On Sat, 2008-04-19 at 00:30 +0300, Jussi Laako wrote:
For simple operations, compilers are rather good on
vectorization. Even
though I don't know if there's any support for multi-arch targets on
gcc, so that the SSE2/SSE3 optimized binary would run on hardware
without SSE (dynamic code selection)?
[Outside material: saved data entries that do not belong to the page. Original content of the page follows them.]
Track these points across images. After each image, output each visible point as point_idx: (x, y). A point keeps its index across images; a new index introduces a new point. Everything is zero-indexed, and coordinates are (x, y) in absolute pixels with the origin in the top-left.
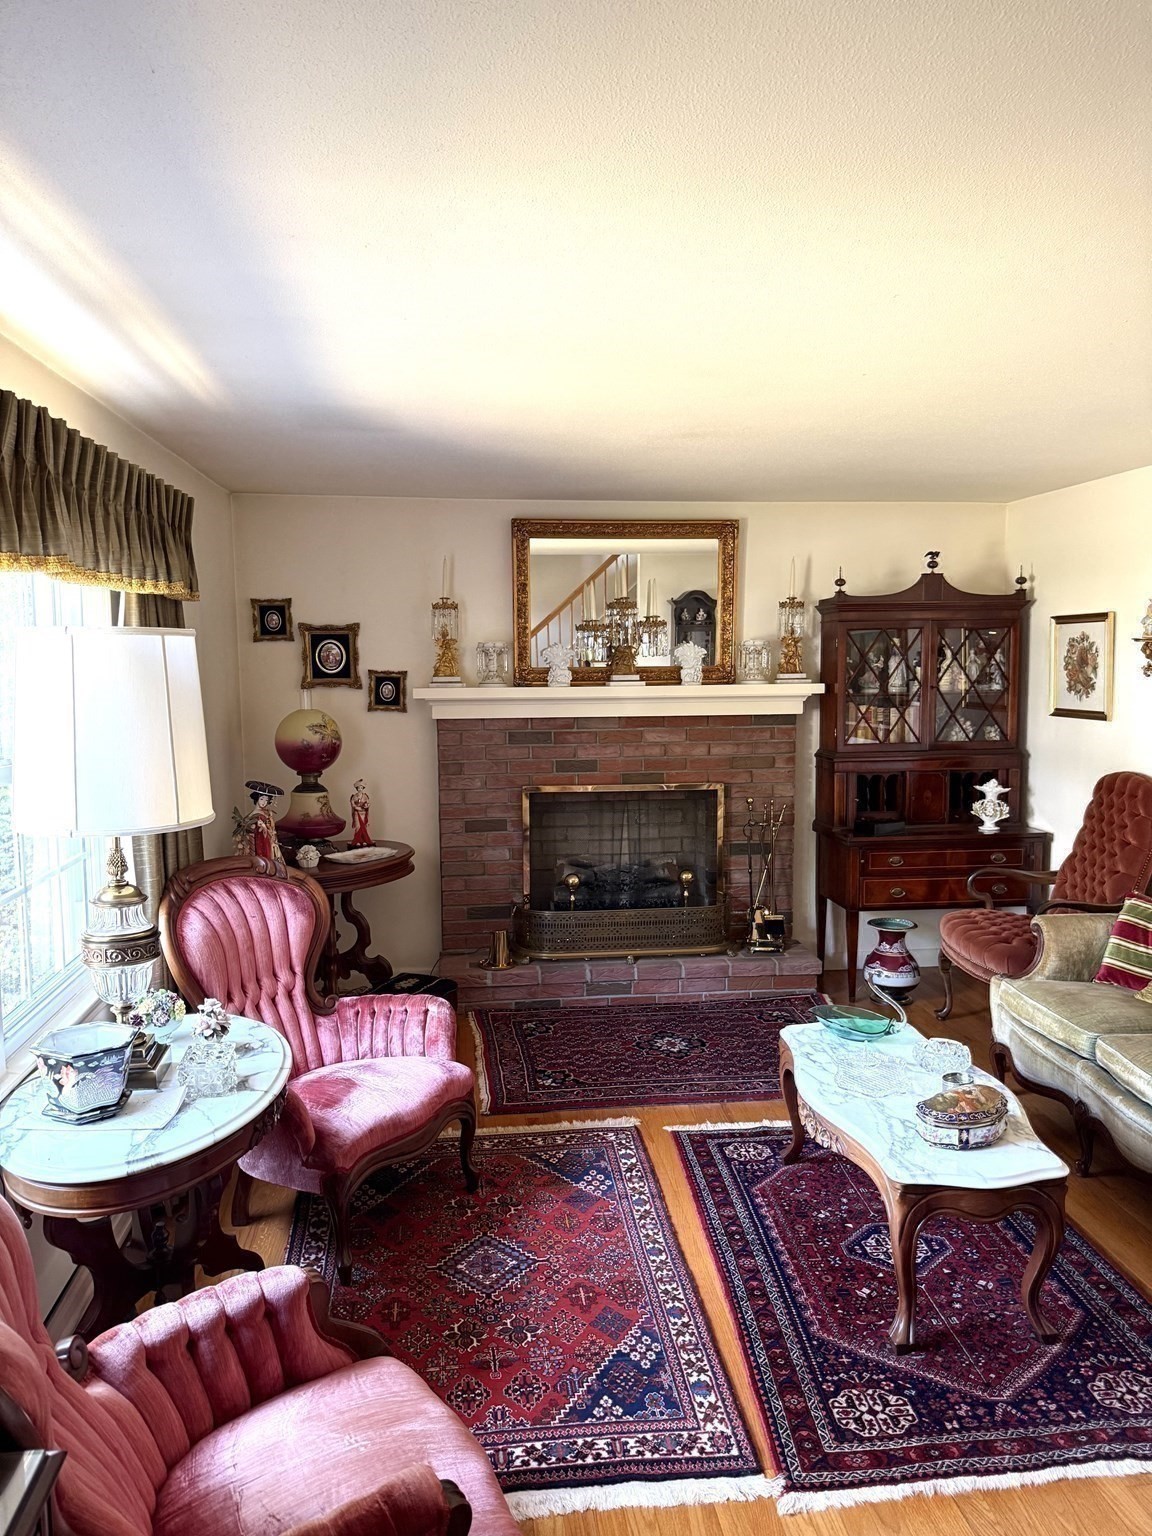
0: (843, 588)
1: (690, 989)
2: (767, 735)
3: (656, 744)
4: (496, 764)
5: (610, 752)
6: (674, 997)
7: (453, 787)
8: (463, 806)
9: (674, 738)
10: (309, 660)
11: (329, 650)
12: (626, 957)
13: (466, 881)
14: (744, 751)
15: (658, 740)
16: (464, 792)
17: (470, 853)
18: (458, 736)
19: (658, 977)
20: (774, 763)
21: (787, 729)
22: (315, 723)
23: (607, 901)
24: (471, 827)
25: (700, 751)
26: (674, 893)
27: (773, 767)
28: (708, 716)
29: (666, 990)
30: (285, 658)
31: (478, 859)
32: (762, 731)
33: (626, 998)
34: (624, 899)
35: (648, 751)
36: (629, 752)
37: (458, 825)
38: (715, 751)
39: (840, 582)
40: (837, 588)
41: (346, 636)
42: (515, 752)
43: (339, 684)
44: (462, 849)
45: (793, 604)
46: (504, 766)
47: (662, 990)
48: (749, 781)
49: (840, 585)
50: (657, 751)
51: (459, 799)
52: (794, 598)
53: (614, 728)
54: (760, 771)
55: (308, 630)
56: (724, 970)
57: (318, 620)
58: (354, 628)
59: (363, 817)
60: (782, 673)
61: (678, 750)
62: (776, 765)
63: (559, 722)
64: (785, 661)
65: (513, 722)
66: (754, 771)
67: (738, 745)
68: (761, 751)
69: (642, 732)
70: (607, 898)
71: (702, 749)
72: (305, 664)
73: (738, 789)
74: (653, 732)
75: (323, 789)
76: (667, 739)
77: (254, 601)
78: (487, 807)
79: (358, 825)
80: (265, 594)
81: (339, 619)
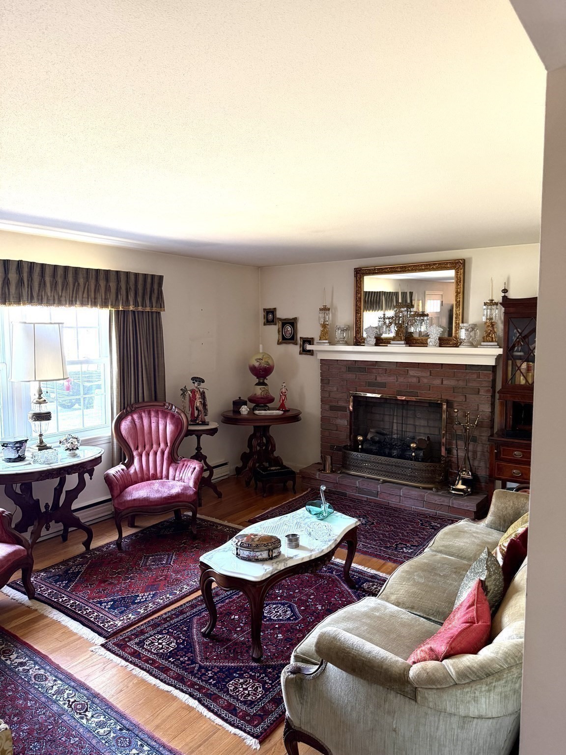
0: (506, 294)
1: (406, 503)
2: (475, 376)
3: (414, 376)
4: (342, 381)
5: (391, 379)
6: (398, 505)
7: (325, 389)
8: (329, 398)
9: (424, 374)
10: (281, 333)
11: (288, 328)
12: (379, 480)
13: (329, 432)
14: (461, 383)
15: (416, 375)
16: (330, 392)
17: (331, 420)
18: (328, 367)
19: (389, 492)
20: (479, 392)
21: (487, 373)
22: (258, 358)
23: (387, 452)
24: (333, 408)
25: (437, 382)
26: (419, 454)
27: (479, 394)
28: (442, 364)
29: (394, 501)
30: (273, 331)
31: (334, 423)
32: (473, 373)
33: (375, 500)
34: (395, 453)
35: (410, 380)
36: (401, 380)
37: (327, 407)
38: (445, 382)
39: (505, 291)
40: (503, 294)
41: (293, 323)
42: (351, 376)
43: (290, 343)
44: (328, 418)
45: (491, 303)
46: (346, 382)
47: (391, 500)
48: (464, 400)
49: (505, 293)
50: (414, 380)
51: (328, 395)
52: (492, 300)
53: (394, 367)
54: (471, 396)
55: (280, 320)
56: (423, 497)
57: (284, 317)
58: (295, 319)
59: (283, 398)
60: (484, 342)
61: (425, 381)
62: (480, 393)
63: (369, 363)
64: (487, 335)
65: (349, 362)
66: (467, 395)
67: (458, 381)
68: (471, 385)
69: (408, 370)
70: (387, 451)
71: (438, 381)
72: (279, 334)
73: (458, 404)
74: (413, 370)
75: (266, 385)
76: (419, 375)
77: (264, 309)
78: (339, 400)
79: (281, 402)
80: (268, 307)
81: (290, 316)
I haven't got time to follow the
latest gcc developments.
I tried rewriting a "moog filter" slightly to calculate 4 voices in
parallel instead of one by declaring all scalars to be arrays and then
looping through them as in:
/* float r1,r2,r3,r4; */
float r1[4],r2[4],r3[4],r4[4]; // tmp
...
for(int i = 0; i < 4; ++i)
{
...
r1[i] = b[1][i];
b[1][i] = r3[i] = p[i] * (r4[i] + r2[i]) - r1[i] * f[i];
...
}
This strategy fails to auto-vectorize with gcc4.3 but works with icc
10.1 and almost quadruples thruput. Breaking up the filter in separate
smaller functions helped getting rid of confusion regarding what should
be the inner and outer loops. The functions are inlined anyways.
For applications that look like a bunch of identical channel strips,
this should be pretty useful. "Buy one and get three for free!" :-D
So it is not all science-fiction, but gcc is not quite there yet.